To expand the expression (x + y)^8 using Pascal's triangle and the binomial theorem

To expand the expression (x + y)^8 using Pascal's triangle and the binomial theorem, follow these steps:

1. Write down the 8th row of Pascal's triangle. Pascal's triangle is a triangular array of binomial coefficients. The 8th row (starting from 0) is: 1, 8, 28, 56, 70, 56, 28, 8, 1.

2. Write down the binomial expression (x + y)^8.

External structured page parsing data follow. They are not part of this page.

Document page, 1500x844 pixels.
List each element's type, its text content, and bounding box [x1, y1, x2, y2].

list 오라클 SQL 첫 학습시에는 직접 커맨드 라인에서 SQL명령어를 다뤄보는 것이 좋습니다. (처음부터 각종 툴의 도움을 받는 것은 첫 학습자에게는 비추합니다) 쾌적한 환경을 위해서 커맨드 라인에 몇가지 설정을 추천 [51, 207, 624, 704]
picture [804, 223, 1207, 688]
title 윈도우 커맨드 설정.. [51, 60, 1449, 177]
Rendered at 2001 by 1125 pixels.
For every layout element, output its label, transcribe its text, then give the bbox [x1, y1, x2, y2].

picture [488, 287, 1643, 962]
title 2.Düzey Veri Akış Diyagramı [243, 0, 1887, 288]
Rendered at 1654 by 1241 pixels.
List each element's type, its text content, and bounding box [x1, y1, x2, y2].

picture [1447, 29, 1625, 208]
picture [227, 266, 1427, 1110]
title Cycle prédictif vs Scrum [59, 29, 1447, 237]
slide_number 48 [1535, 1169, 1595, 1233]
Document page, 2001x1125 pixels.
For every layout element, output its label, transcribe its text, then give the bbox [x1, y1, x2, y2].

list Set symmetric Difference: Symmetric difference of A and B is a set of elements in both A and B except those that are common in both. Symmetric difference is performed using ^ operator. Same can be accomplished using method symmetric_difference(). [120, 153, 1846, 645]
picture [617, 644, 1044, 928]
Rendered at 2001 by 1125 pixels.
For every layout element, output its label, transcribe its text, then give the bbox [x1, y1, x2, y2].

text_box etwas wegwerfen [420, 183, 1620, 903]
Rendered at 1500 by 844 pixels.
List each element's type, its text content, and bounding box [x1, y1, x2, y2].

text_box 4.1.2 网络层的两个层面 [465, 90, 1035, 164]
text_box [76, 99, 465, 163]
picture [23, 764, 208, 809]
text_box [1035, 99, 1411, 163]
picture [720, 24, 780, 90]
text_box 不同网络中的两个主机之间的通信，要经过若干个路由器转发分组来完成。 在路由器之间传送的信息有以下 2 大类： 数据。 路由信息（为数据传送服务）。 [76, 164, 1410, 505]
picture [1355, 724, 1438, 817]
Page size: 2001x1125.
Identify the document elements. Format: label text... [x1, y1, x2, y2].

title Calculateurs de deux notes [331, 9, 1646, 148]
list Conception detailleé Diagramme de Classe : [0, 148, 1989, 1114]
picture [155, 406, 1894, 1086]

3. The binomial theorem states that (x + y)^n = Σ (n choose k) * x^(n-k) * y^k, where the sum is from k = 0 to n. In this case, n = 8.

4. Expand the expression using the coefficients from Pascal's triangle and the powers of x and y from the binomial theorem:

   • For k = 0: 1 * x^8 * y^0 = x^8
   • For k = 1: 8 * x^7 * y^1 = 8x^7y
   • For k = 2: 28 * x^6 * y^2 = 28x^6y^2
   • For k = 3: 56 * x^5 * y^3 = 56x^5y^3
   • For k = 4: 70 * x^4 * y^4 = 70x^4y^4
   • For k = 5: 56 * x^3 * y^5 = 56x^3y^5
   • For k = 6: 28 * x^2 * y^6 = 28x^2y^6
   • For k = 7: 8 * x^1 * y^7 = 8xy^7
   • For k = 8: 1 * x^0 * y^8 = y^8

5. Combine all the terms to get the expanded expression: (x + y)^8 = x^8 + 8x^7y + 28x^6y^2 + 56x^5y^3 + 70x^4y^4 + 56x^3y^5 + 28x^2y^6 + 8xy^7 + y^8.